I am familiar with sudden paradigm shifts, because I worked at Nokia. Losing your position as a leader can happen within just 24 months! Millennials want substance, and because the internet provides transparency, they will research you attentively before buying your product, and they will ask their friends what they think. There is no such thing as blind trust anymore!

Part of the outdated management in the industry you see by the increasingly thinly veiled attempts to ‘innovate’ on a basic mechanical construction where a great solution was found two hundred years ago. Remember – the more modern materials and ‘innovation’ is deployed – the faster the value declines. Most of the brands’ true value lies in their heritage – and that’s where they need to focus. Investing in marketing aimed at retaining and building that brand equity, and concentrate more on clients’ needs, providing them with high quality for the right price. I do not believe the category will sustain ever more elaborate ‘event’ marketing campaigns – it is more than enough when you build correctly on the fine legacy many have. Urban Jürgensen certainly has attracted a lot of attention by being true to the legacy, deploying old crafts and avoiding all manners of external co-branding to prop up our offerings. Think of a company like Hermès!

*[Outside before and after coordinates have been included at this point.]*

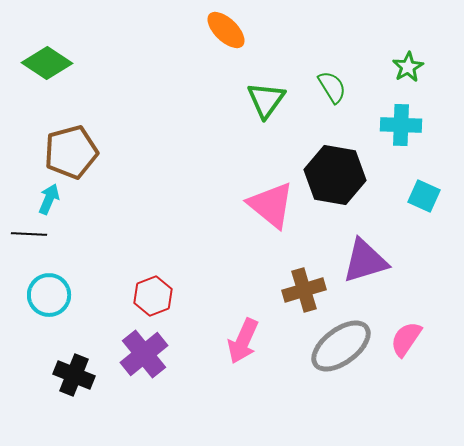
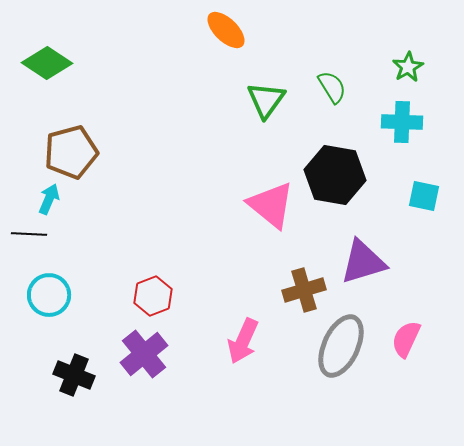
cyan cross: moved 1 px right, 3 px up
cyan square: rotated 12 degrees counterclockwise
purple triangle: moved 2 px left, 1 px down
pink semicircle: rotated 9 degrees counterclockwise
gray ellipse: rotated 28 degrees counterclockwise
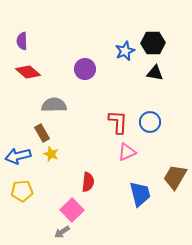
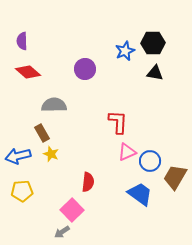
blue circle: moved 39 px down
blue trapezoid: rotated 40 degrees counterclockwise
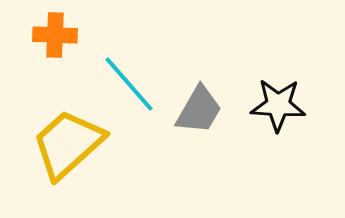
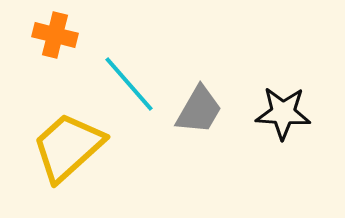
orange cross: rotated 12 degrees clockwise
black star: moved 5 px right, 8 px down
yellow trapezoid: moved 3 px down
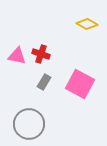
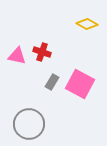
red cross: moved 1 px right, 2 px up
gray rectangle: moved 8 px right
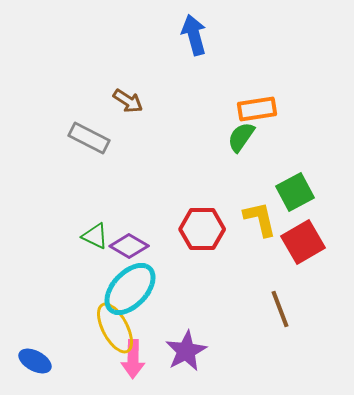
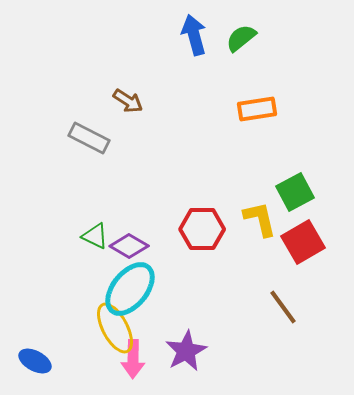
green semicircle: moved 99 px up; rotated 16 degrees clockwise
cyan ellipse: rotated 4 degrees counterclockwise
brown line: moved 3 px right, 2 px up; rotated 15 degrees counterclockwise
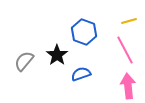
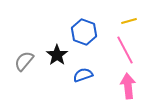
blue semicircle: moved 2 px right, 1 px down
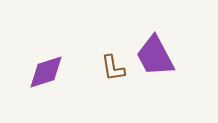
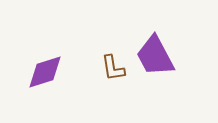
purple diamond: moved 1 px left
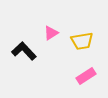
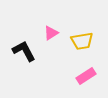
black L-shape: rotated 15 degrees clockwise
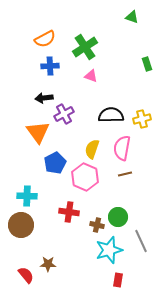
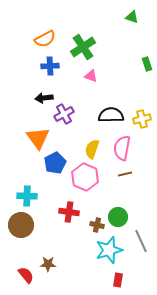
green cross: moved 2 px left
orange triangle: moved 6 px down
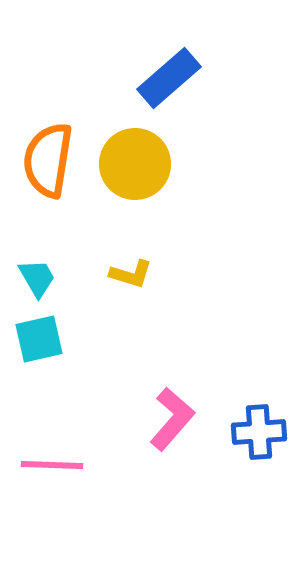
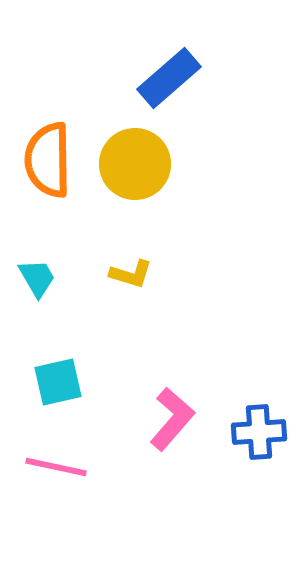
orange semicircle: rotated 10 degrees counterclockwise
cyan square: moved 19 px right, 43 px down
pink line: moved 4 px right, 2 px down; rotated 10 degrees clockwise
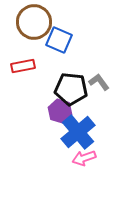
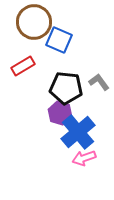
red rectangle: rotated 20 degrees counterclockwise
black pentagon: moved 5 px left, 1 px up
purple hexagon: moved 2 px down
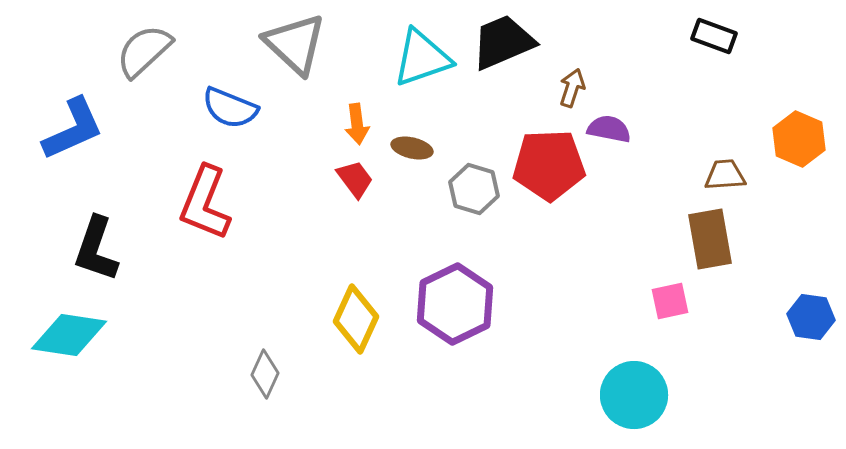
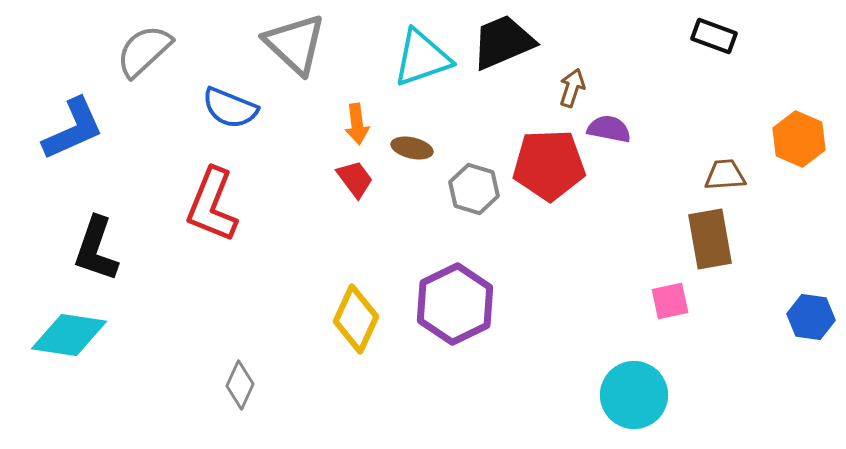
red L-shape: moved 7 px right, 2 px down
gray diamond: moved 25 px left, 11 px down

They do not ‘innovate’ – they execute on legacy, craft and quality like few – and the results are clear.

I believe in a future for real authentic mechanical watch brands that stay carefully in tune with their legacy, and pay insane attention to their messages to the market and clients. At Urban Jürgensen we still make products that easily last three generations – and are solely built using historic legacy methods where the amount of handcraft involved means every watch is unique. This type of artistic product of high value will remain a family treasure and keep value for centuries to come – but the market will shrink and it will continue to be a challenging industry!